The Blockchain Association and the DeFi Education Fund have joined forces to express their support for Coin Center’s lawsuit against the U.S. Treasury regarding the imposed sanctions on Tornado Cash. The two cryptocurrency industry advocacy groups filed a joint amicus brief, arguing that the sanctions imposed by the Treasury’s Office of Foreign Assets Control (OFAC) are both unprecedented and unlawful.
According to the associations, OFAC lacks the statutory authority to sanction software like Tornado Cash. They contend that Tornado Cash is a decentralized protocol and cannot be owned by anyone. While acknowledging that there have been instances of malicious use of the protocol for money laundering, including by North Korean-affiliated hackers, the groups highlighted the legitimate use cases of Tornado Cash, such as enhancing privacy on the Ethereum blockchain.

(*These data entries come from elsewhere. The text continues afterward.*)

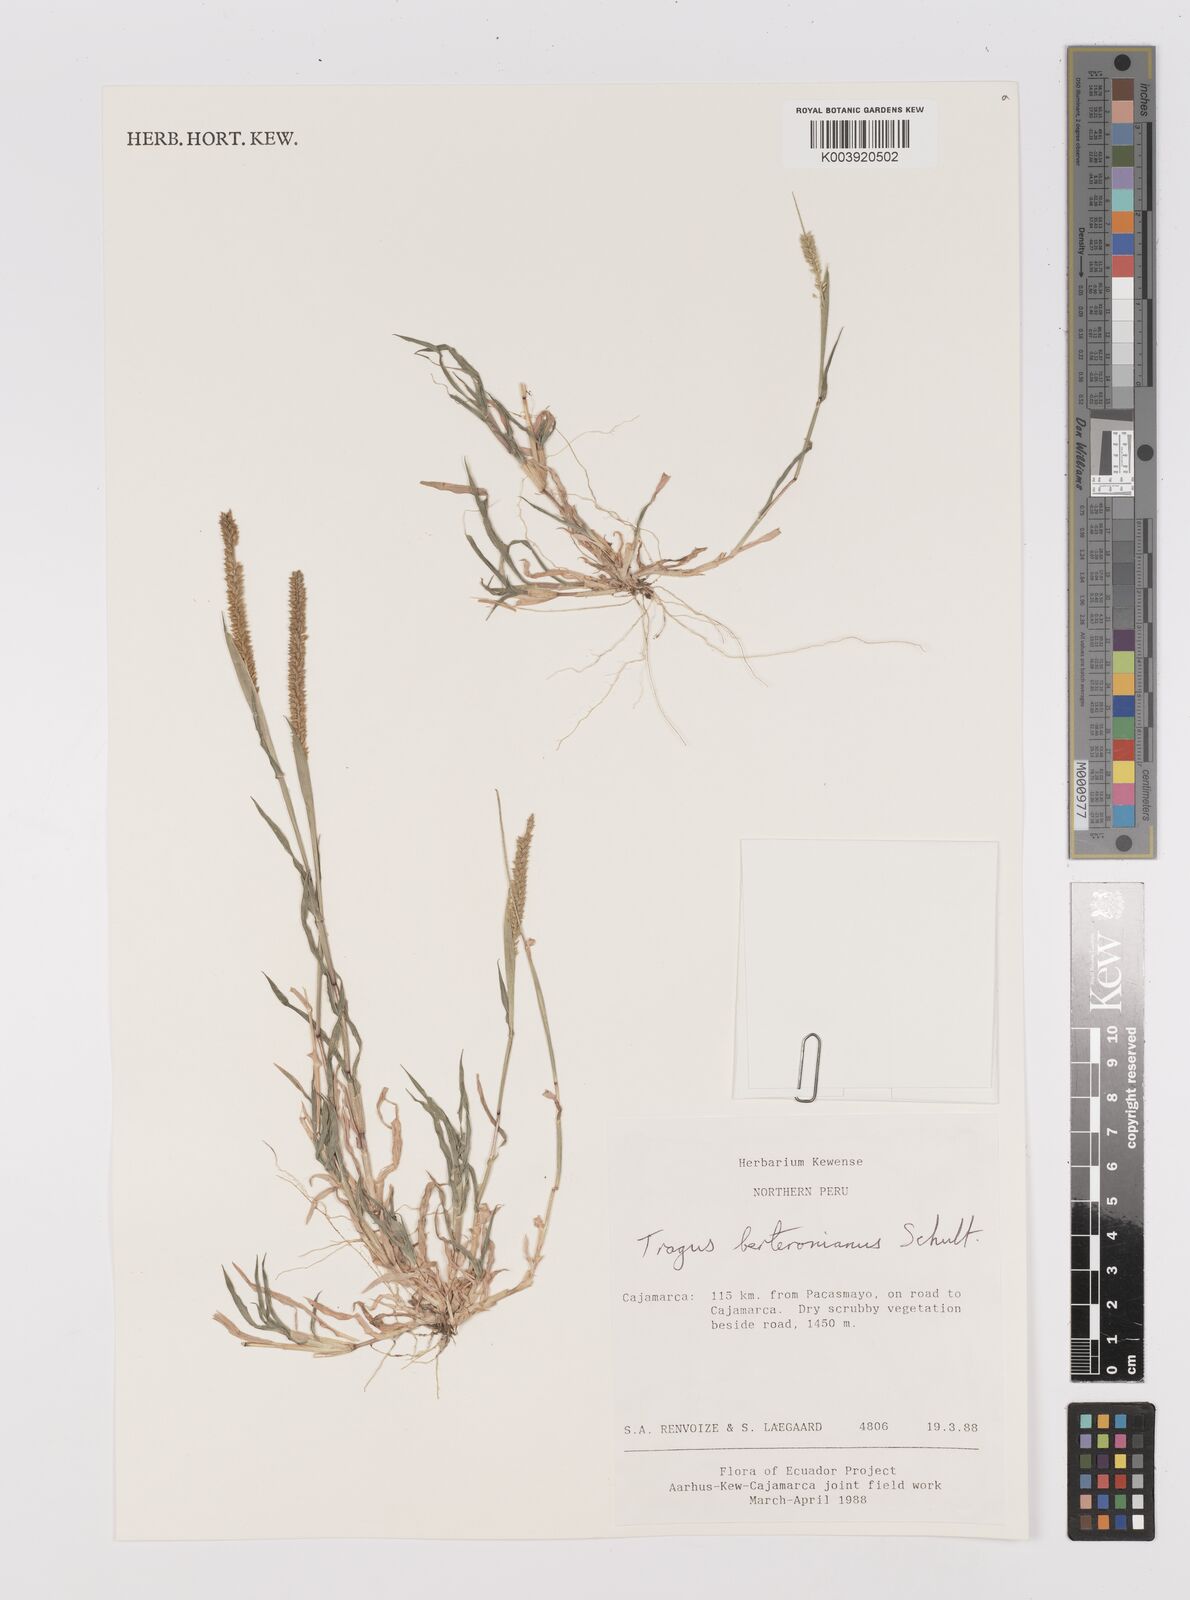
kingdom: Plantae
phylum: Tracheophyta
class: Liliopsida
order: Poales
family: Poaceae
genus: Tragus
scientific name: Tragus berteronianus
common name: African bur-grass
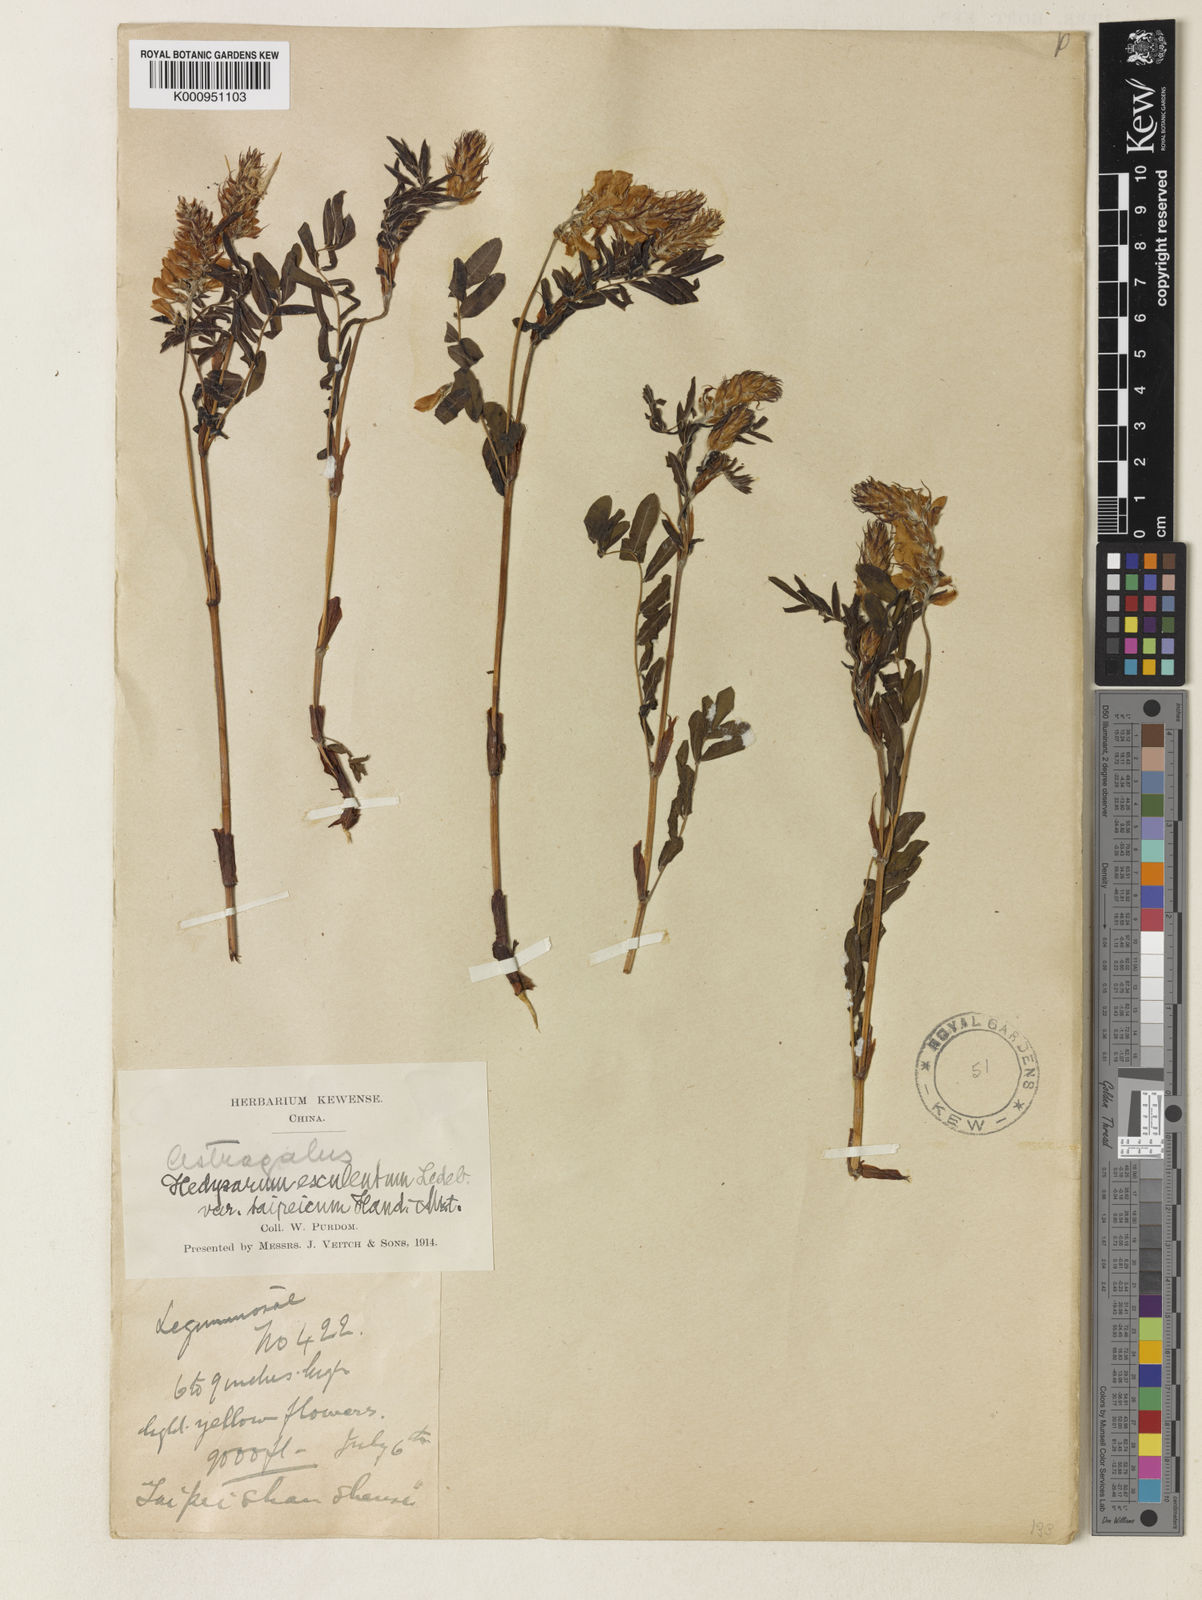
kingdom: Plantae
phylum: Tracheophyta
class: Magnoliopsida
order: Fabales
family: Fabaceae
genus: Hedysarum
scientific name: Hedysarum vicioides
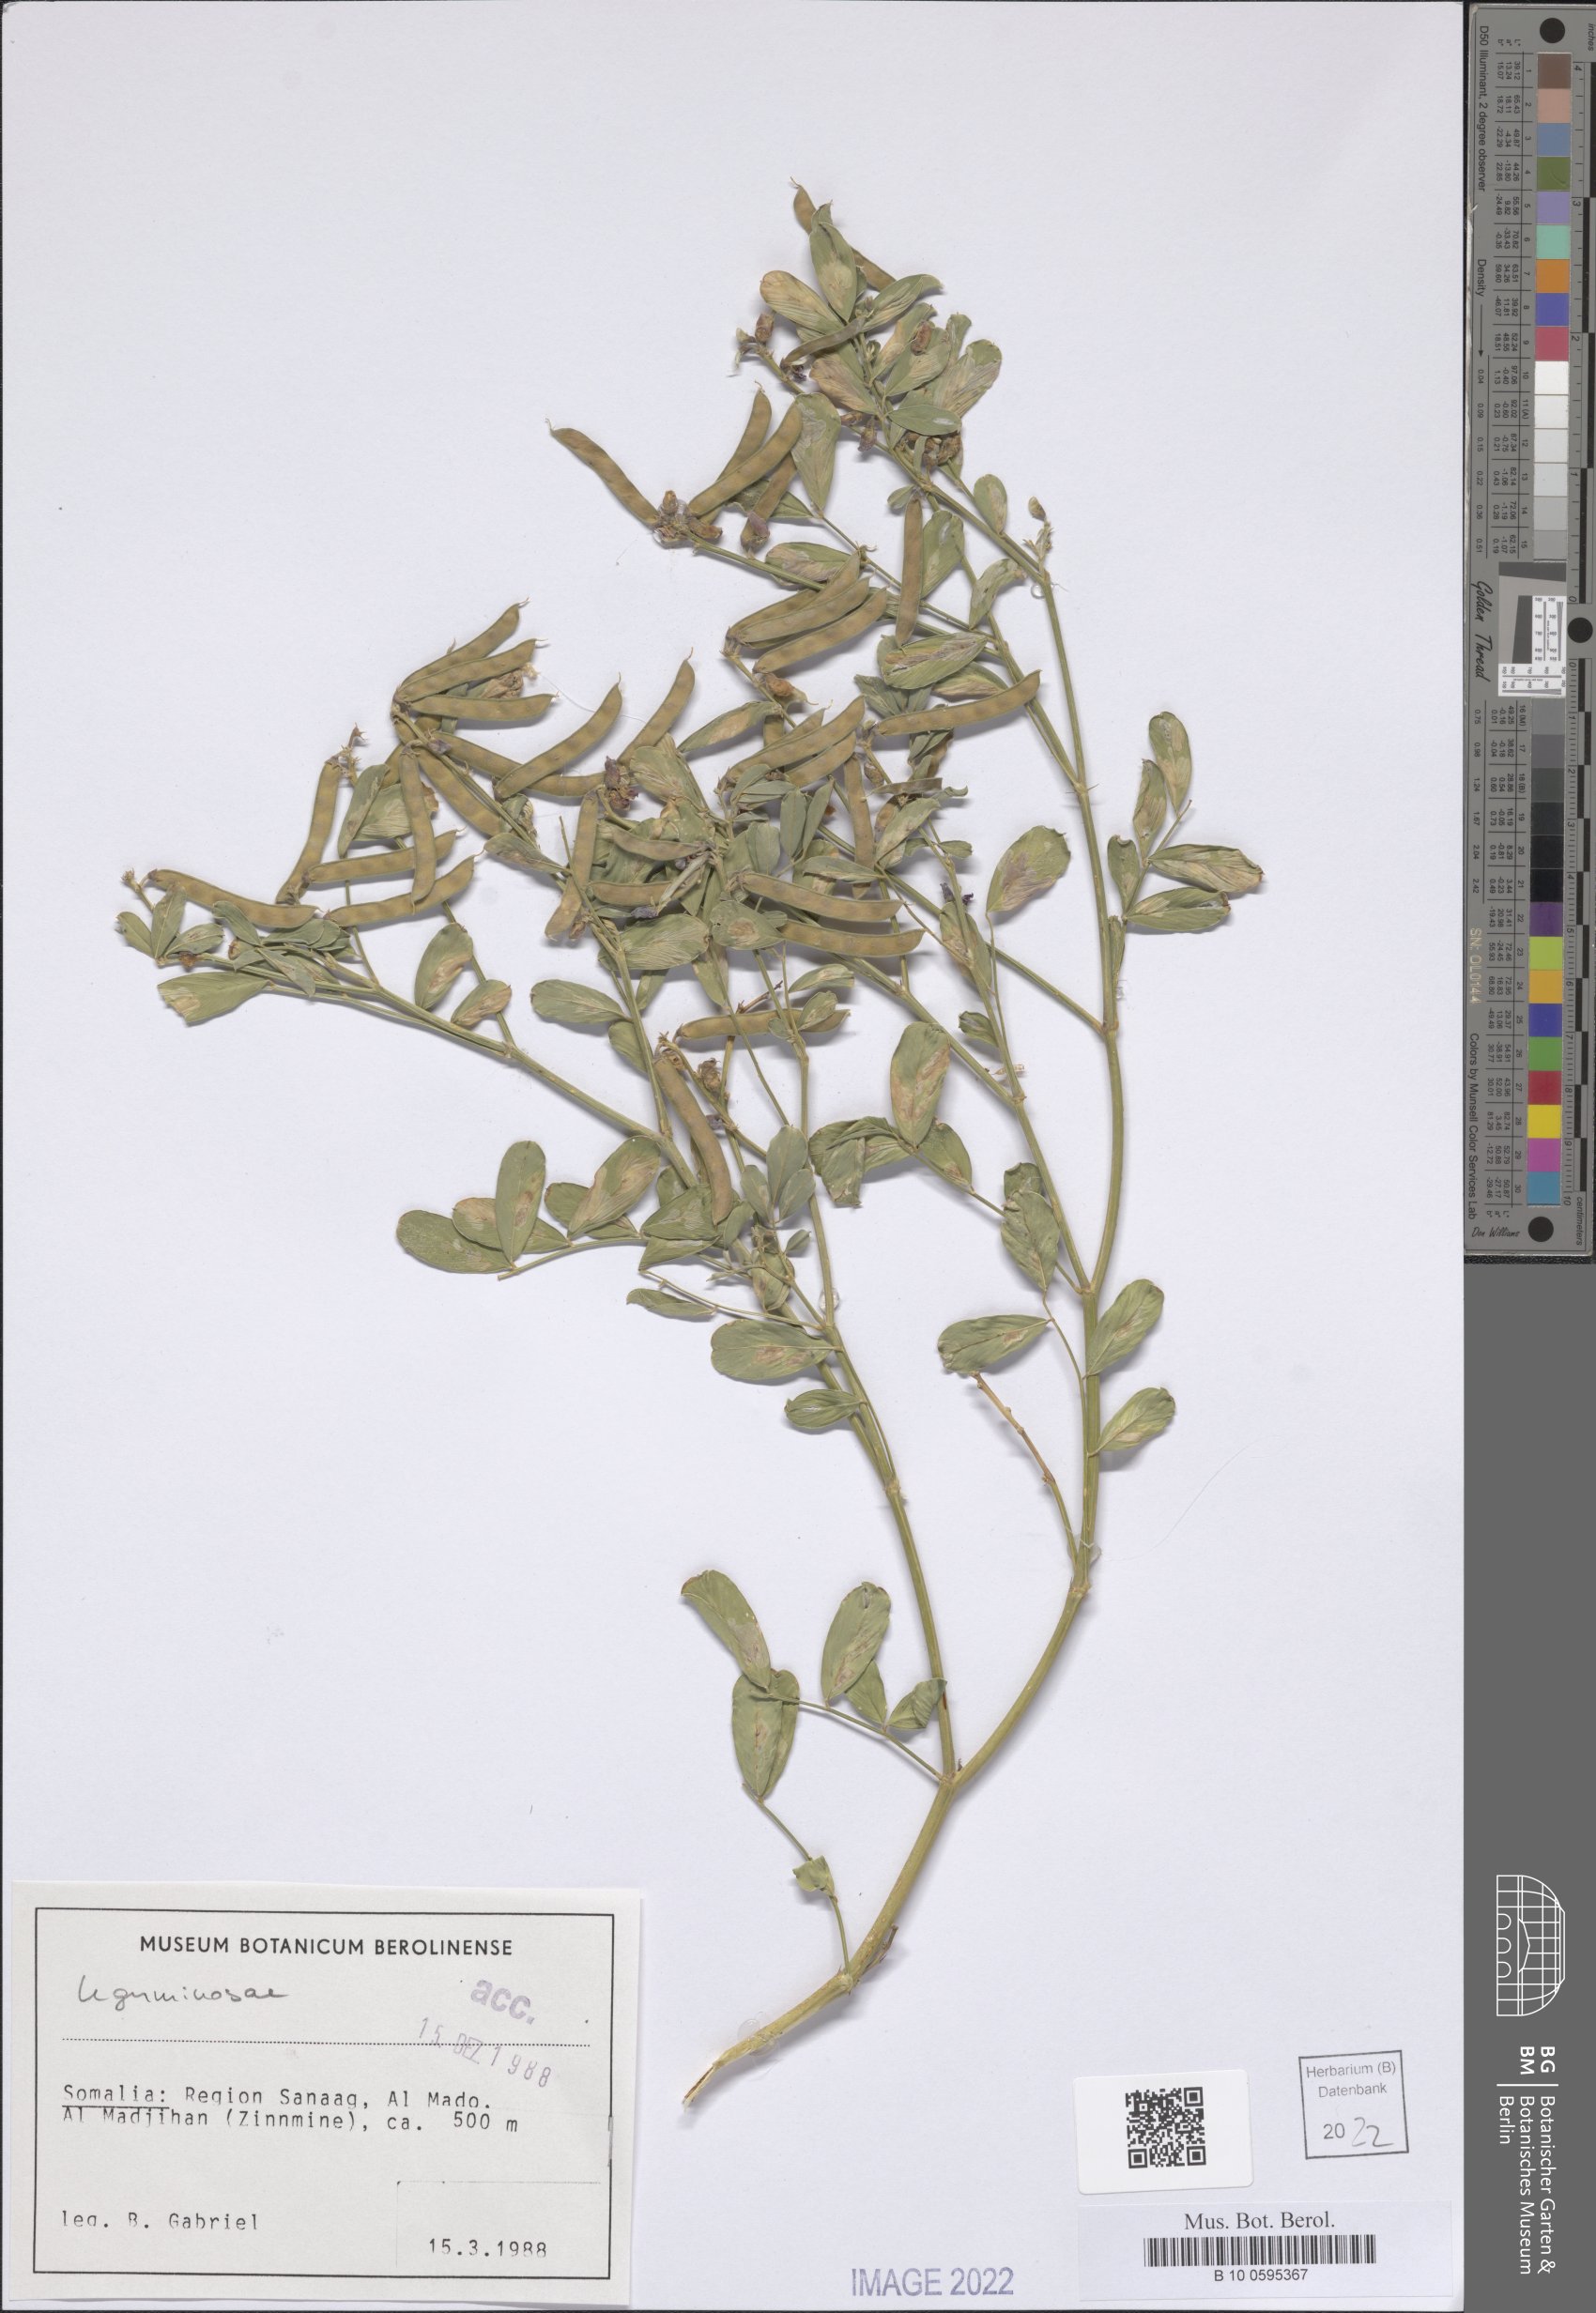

“OFAC’s sanctions are unlawful. OFAC lacks statutory authority to sanction software like Tornado Cash, and regardless, its decision lacks any factual predicate that could render the sanctions lawful.”
U.S. vs Tornado Cash
The associations called for the sanctions to be declared unlawful, urging the courts to prohibit their enforcement. This is not the first time these groups have voiced their support for such a cause. In April, they filed a similar amicus brief in support of a lawsuit brought by six individuals against the Treasury Department over the sanctions on Tornado Cash. Coinbase, the crypto exchange, is also backing the lawsuit with the aim of lifting the ban on the crypto mixer.
The U.S. Treasury has argued that crypto mixers like Tornado Cash pose a national security threat and have failed to implement adequate measures to prevent money laundering. However, the industry advocacy groups maintain that the sanctions should be dropped and that OFAC’s actions are without legal basis.